I dared a glance through my eyebrows to find Jen ghosting a smile at me. My shoulders relaxed marginally and I sighed. “Yeah. This thing hit Billy first, and then Mel before it started spreading like wildfire. I don’t know what this morning’s explosion’s about, but I think it might be a good idea for people who’ve linked up with me to keep their heads down, if they’re still awake.” I presented the piece of topaz, my hand palm-up. “The only thing I’ve been able to find so far that might help is topaz. It’s supposed to be protection against non-viral sleeping sicknesses.”

That was playing fast and loose with the truth on a lot of levels, but Jen probably didn’t need to know about the evil African spirits, and it was a lot easier to say “non-viral” than “mystical.” Even as I said it I felt like I was trying to cheat my way out of admitting what was going on. I wondered if it’d ever be easy for me to admit, “Yeah, it’s magical in origin,” and didn’t know if it’d be better or worse if it was easy. I lifted my hand a little, offering Jen the topaz. “I don’t know if it’ll help, but you might want to hang on to this.”
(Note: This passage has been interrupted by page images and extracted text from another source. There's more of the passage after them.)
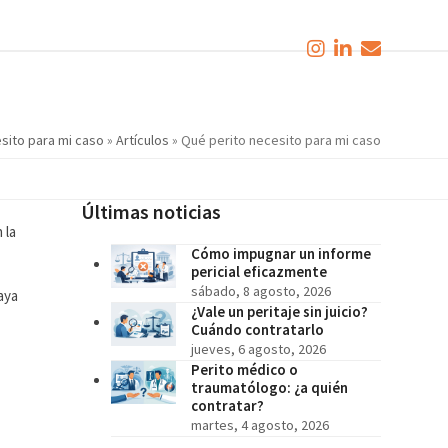
sito para mi caso
»
Artículos
»
Qué perito necesito para mi caso
Últimas noticias
 la
Cómo impugnar un informe
pericial eficazmente
sábado, 8 agosto, 2026
aya
¿Vale un peritaje sin juicio?
Cuándo contratarlo
jueves, 6 agosto, 2026
Perito médico o
traumatólogo: ¿a quién
contratar?
martes, 4 agosto, 2026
Jen picked the stone up without touching my skin, lifting it to examine its clarity. There wasn’t much; smoke and scars filled the golden stone, which was the only reason I’d been able to afford a box of the stuff. As far as semiprecious jewels went, topaz wasn’t expensive, but gem-quality rocks would’ve put me back more credit than I had. Just watching her fold it into her pocket made me feel a little better. The stones had only been in my possession a few minutes, but I really wanted them to offer some protection, and maybe that in itself would do some good. So, I thought, would the bearer believing in its power.

The bearer. God. All the people I’d mocked for getting weird with language when they got into otherworldly stuff deserved an apology. It really did do something to the brain, because now I was doing it.